Jesús Fernández, nuevo obispo de Córdoba: «Me propongo ser servidor de todos» en una Iglesia misionera y sinodal

En una emotiva ceremonia celebrada este sábado 24 de mayo en la Catedral de Córdoba, monseñor Jesús Fernández González ha tomado posesión como nuevo obispo de la diócesis, marcando el inicio de su ministerio pastoral con un firme compromiso: “ser servidor de todos” dentro de una Iglesia “misionera” y cercana a las personas.

La Catedral cordobesa acogió a más de tres mil fieles, entre los que destacaron la presencia de dos cardenales, alrededor de treinta obispos de distintas diócesis españolas y el obispo emérito Demetrio Fernández, predecesor de monseñor Jesús Fernández. También asistieron representantes institucionales y numerosos sacerdotes, que juntos acompañaron al nuevo pastor desde el Seminario Mayor “San Pelagio” hasta la Puerta del Perdón, punto simbólico donde fue recibido por el Cabildo Catedral para iniciar su misión.

Durante la celebración, que contó con la participación de 180 presbíteros, el nuevo obispo juró la profesión de fe y rindió homenaje al Santísimo Sacramento. En su homilía, dirigió un mensaje de esperanza y servicio a la comunidad diocesana, evocando el espíritu del Año Jubilar y la invitación del Papa Francisco a ser “peregrinos de la esperanza”.
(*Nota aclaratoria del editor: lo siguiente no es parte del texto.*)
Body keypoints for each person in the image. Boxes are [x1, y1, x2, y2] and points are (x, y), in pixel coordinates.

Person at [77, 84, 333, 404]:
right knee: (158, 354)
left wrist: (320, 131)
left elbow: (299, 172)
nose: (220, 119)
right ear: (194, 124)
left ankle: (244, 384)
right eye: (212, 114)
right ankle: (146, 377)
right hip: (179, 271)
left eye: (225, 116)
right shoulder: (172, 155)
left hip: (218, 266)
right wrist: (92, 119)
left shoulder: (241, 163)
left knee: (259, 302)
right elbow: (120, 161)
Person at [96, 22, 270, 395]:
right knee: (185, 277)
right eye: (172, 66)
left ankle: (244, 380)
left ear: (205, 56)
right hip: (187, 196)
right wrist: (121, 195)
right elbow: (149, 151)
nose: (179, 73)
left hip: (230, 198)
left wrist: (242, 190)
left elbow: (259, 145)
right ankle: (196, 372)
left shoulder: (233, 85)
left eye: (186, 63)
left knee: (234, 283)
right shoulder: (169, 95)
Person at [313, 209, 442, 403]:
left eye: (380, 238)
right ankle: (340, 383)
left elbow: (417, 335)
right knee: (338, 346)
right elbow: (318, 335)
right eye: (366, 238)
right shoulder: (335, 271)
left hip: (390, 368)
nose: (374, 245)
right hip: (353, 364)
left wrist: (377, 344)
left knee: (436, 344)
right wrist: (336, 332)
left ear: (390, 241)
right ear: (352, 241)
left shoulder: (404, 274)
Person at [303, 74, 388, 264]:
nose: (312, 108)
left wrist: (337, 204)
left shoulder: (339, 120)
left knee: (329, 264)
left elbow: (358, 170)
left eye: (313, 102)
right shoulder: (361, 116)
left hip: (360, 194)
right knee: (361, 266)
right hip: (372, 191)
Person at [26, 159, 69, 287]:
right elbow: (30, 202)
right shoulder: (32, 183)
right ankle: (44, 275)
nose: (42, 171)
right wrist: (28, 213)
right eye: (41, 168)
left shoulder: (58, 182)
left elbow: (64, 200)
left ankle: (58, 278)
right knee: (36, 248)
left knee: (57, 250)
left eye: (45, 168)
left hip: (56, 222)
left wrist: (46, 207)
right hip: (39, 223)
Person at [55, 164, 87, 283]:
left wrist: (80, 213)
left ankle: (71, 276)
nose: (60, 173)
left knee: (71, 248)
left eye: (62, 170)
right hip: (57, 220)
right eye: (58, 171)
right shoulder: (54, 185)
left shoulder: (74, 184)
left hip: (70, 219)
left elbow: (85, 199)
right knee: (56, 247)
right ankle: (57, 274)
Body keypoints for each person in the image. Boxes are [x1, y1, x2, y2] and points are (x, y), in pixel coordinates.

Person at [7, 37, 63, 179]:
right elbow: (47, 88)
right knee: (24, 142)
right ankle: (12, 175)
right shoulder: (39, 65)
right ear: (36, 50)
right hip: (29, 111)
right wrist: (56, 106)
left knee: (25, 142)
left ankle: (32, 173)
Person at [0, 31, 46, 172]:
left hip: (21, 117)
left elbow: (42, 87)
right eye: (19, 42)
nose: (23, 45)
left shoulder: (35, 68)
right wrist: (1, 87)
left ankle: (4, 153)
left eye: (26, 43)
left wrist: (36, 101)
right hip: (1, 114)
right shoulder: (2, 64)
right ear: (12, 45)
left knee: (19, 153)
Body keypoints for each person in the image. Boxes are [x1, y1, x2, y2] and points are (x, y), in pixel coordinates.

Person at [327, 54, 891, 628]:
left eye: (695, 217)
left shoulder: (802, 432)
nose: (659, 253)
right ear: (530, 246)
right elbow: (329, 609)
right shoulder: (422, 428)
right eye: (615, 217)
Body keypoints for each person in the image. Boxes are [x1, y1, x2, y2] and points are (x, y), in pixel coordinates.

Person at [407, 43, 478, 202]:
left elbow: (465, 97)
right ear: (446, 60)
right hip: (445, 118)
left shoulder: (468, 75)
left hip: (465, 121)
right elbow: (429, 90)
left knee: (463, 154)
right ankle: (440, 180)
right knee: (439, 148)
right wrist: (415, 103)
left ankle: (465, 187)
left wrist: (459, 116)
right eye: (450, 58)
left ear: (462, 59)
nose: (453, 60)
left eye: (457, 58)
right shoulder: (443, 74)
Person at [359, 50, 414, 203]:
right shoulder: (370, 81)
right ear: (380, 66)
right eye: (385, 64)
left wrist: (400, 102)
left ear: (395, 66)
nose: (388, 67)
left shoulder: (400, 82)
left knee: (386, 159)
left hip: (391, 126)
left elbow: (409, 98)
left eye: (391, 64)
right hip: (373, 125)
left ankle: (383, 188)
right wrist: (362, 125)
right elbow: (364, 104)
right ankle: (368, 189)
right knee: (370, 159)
Una Iglesia misionera y sinodal

Monseñor Jesús Fernández subrayó su vocación a una Iglesia “peregrina” y “misionera”, llamada a salir al encuentro de los más necesitados y a anunciar el Evangelio en todos los rincones, destacando la importancia del papel de los fieles laicos en esta tarea evangelizadora. “La Iglesia no puede encerrarse en sus templos”, afirmó, haciendo un llamado a la acción social y al compromiso en la defensa de los derechos fundamentales como la vida, el trabajo digno, la libertad religiosa y el apoyo a los más vulnerables.

Además, expresó su adhesión a la senda sinodal, resaltando virtudes como la humildad, la dulzura y la magnanimidad para afrontar los retos de un mundo marcado por la violencia y el individualismo. En este sentido, recordó que el amor a Dios y al prójimo es el “lazo que nos une al Señor”, y que el servicio a la humanidad es inseparable de la identidad de la Iglesia.

El nuevo obispo hizo un llamamiento a toda la diócesis para construir “un mundo nuevo, una tierra nueva donde reine la justicia, la fraternidad y la paz”, confiando en que su ministerio estará guiado por la colaboración con sacerdotes, religiosos y laicos comprometidos.

Bienvenida de monseñor Demetrio Fernández

Antes de la homilía, monseñor Demetrio Fernández, obispo emérito, dio la bienvenida a su sucesor, destacando que llega “ungido por el Espíritu Santo” para continuar la misión evangelizadora. Reconoció en monseñor Jesús Fernández al pastor llamado a impulsar la vitalidad de la diócesis, animando a sacerdotes y seminaristas a acogerlo con alegría y esperanza.

El obispo emérito invitó a los jóvenes a vivir la fe con entusiasmo y a considerarse misioneros entre sus pares, así como a la vida consagrada a ser un “vínculo de unión” en la Iglesia local, reconociendo el valor de sus carismas para el crecimiento comunitario.

Con un mensaje de gratitud y deseo de larga vida ministerial, monseñor Demetrio concluyó su intervención dando la bienvenida oficial a monseñor Jesús Fernández y augurando un fructífero servicio a la diócesis cordobesa.